If the dog slobber is due to anxiety, the drool (and the anxiety) will likely discontinue once the stressor is removed. Typical stressors include the adoption of a new puppy, a thunderstorm, the introduction of someone new, home renovations or another new change.
“In the clinic, the most common time I see excess drooling is when dogs are nauseated. Owners will tell me they haven’t seen their dog vomit, but the drooling is a dead giveaway that they really feel like puking,” says Dr. Bynum. “This is a common clinical sign in dogs with car sickness. Another common cause is mouth pain, and the excess saliva is often accompanied by the sudden onset of halitosis, or really bad breath. Dental disease, wounds in the oral cavity, broken teeth or jaws, and foreign bodies like sticks or toy parts lodged in the mouth will trigger these hypersalivation episodes.
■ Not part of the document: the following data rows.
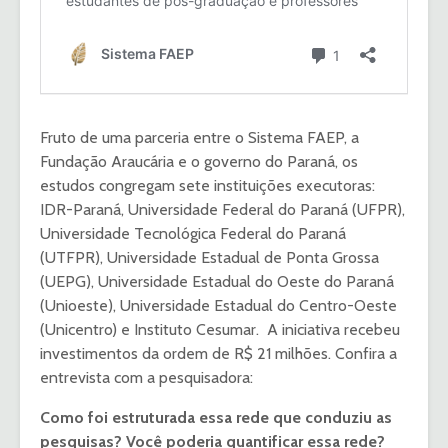
Fruto de uma parceria entre o Sistema FAEP, a
Fundação Araucária e o governo do Paraná, os
estudos congregam sete instituições executoras:
IDR-Paraná, Universidade Federal do Paraná (UFPR),
Universidade Tecnológica Federal do Paraná
(UTFPR), Universidade Estadual de Ponta Grossa
(UEPG), Universidade Estadual do Oeste do Paraná
(Unioeste), Universidade Estadual do Centro-Oeste
(Unicentro) e Instituto Cesumar. A iniciativa recebeu
investimentos da ordem de R$ 21 milhões. Confira a
entrevista com a pesquisadora:
Como foi estruturada essa rede que conduziu as
pesquisas? Você poderia quantificar essa rede?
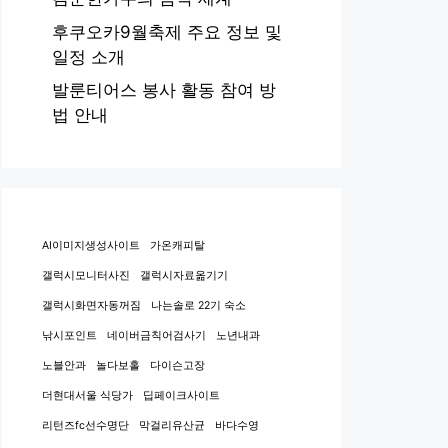
후쿠오카9월축제 주요 정보 및
일정 소개
발룬티어스 봉사 활동 참여 방
법 안내
AI이미지생성사이트
가온캐피탈
갤럭시모니터사진
갤럭시자료옮기기
갤럭시화면자동꺼짐
나는솔로 22기 숙소
낚시포인트
네이버금칙어검사기
노년내과
노블안과
놀다보홀
다이슨고장
더현대서울 식당가
딥페이크사이트
리턴즈fc선수명단
막걸리유산균
바다수영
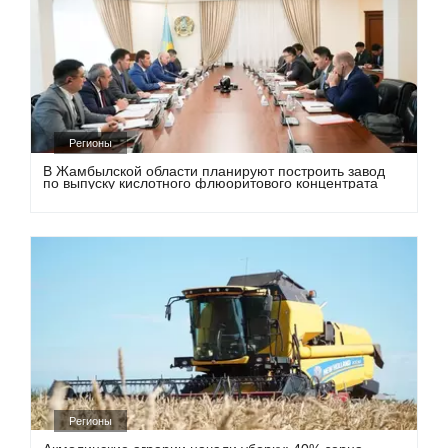
Регионы
В Жамбылской области планируют построить завод
по выпуску кислотного флюоритового концентрата
Регионы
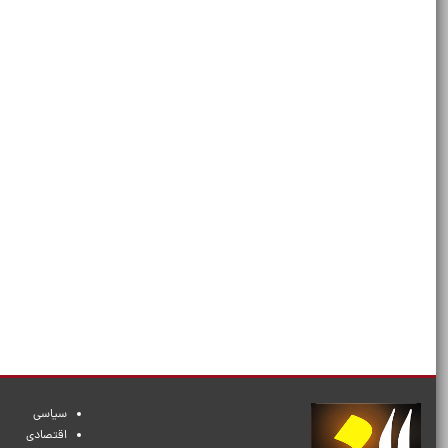
سیاسی
اقتصادی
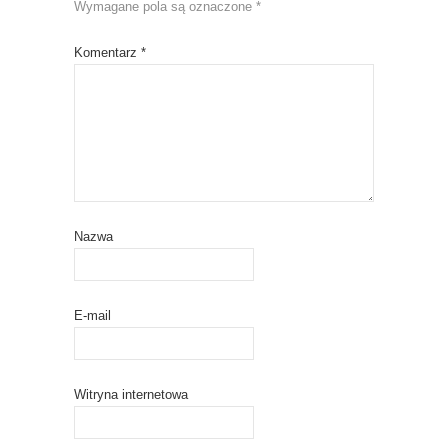
Wymagane pola są oznaczone
*
Komentarz
*
Nazwa
E-mail
Witryna internetowa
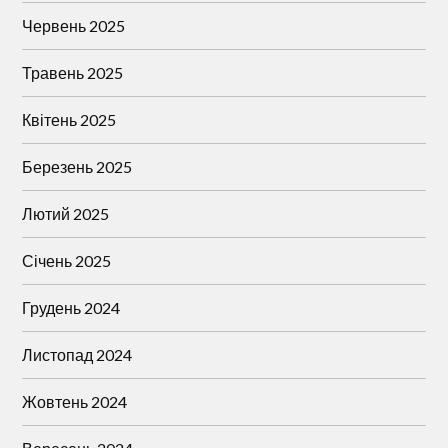
Червень 2025
Травень 2025
Квітень 2025
Березень 2025
Лютий 2025
Січень 2025
Грудень 2024
Листопад 2024
Жовтень 2024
Occasionally, dogs will hypersalivate with exposure to toxins, and the hypersalivation will be accompanied by other clinical signs, such as excess tearing, dilated or constricted pupils, inappropriate urination and diarrhea.”
“It could be a sign of a neurological condition, in which the nerves in the face don’t work, or a blockage in the esophagus caused by something like a bone,” explains Dr. Ann Hohenhaus, DVM, DACVIM, a veterinarian at the Animal Medical Center in New York City.
Drooling is usually only a medical concern if it is paired with other symptoms. If your dog appears hot, is excessively panting, won’t eat, is vomiting or experiencing diarrhea, consult your veterinarian immediately.
Keep a watch on what your dog is eating. Oftentimes, if a dog gets into something he shouldn’t — like the trash! — an indigestible object might cause tummy upset. In turn, it can cause some excessive dog slobber.
Likewise, make sure not to keep any plants around the home that are noxious to dogs. When dogs suffer from an allergic reaction to a poisonous plant, they may drool excessively and then get sick. Keep dogs away from pine needles, holly, poinsettia, lilies, chrysanthemum and more. Read more about poisonous holiday plants for dogs and plants in your garden that might be toxic to dogs.
If the dog slobber is due to anxiety or sickness in the car, mitigate this by acclimating your pup to the car. Work your way up to driving your dog around the block.
Brush your dog’s teeth! Sometimes, excessive dog slobber indicates periodontal disease or an abscess. But these are easy ailments to prevent. All you have to do is brush your dog’s teeth at least once a day.
As noted, dog slobber is sometimes a natural way of life for pups. Mostly, it’s in their biology as in, the way dogs’ mouths are shaped. Dogs’ mouths also have mucous membranes in their mouths and the biological reason for saliva is to moisturize those membranes. With a whole lot of spit and not many places for it to go (not to mention a loose upper lip), it’s no wonder a lot of it ends up pooling around their mouths or on the floor!
“Saliva pools in their cheek pouches, and when they shake their heads, the drool flies,” says Dr. Hohenhaus.
As mentioned previously, some breeds are just predisposed to dog slobber. This includes breeds like Bloodhounds, Newfoundlands, Saint Bernards, Mastiffs and Bernese Mountain Dogs.
Short-nosed or brachycephalic breeds are sometimes susceptible to drool as well. This is because they are more likely to get heat stroke, which can cause slobber in pups. These breeds include Boston Terriers, Boxers, Bulldogs and Pugs.
“Some breeds are prone to slobber based on their conformation,” explains Dr. Bynum. “Owners who are drawn to those breeds don’t have much recourse for preventing it, rather they just need to embrace it as part of owning that particular breed.”
If you have one of the aforementioned breeds, make sure to note their regular drooling habits and alert your veterinarian if anything changes drastically and over a short amount of time.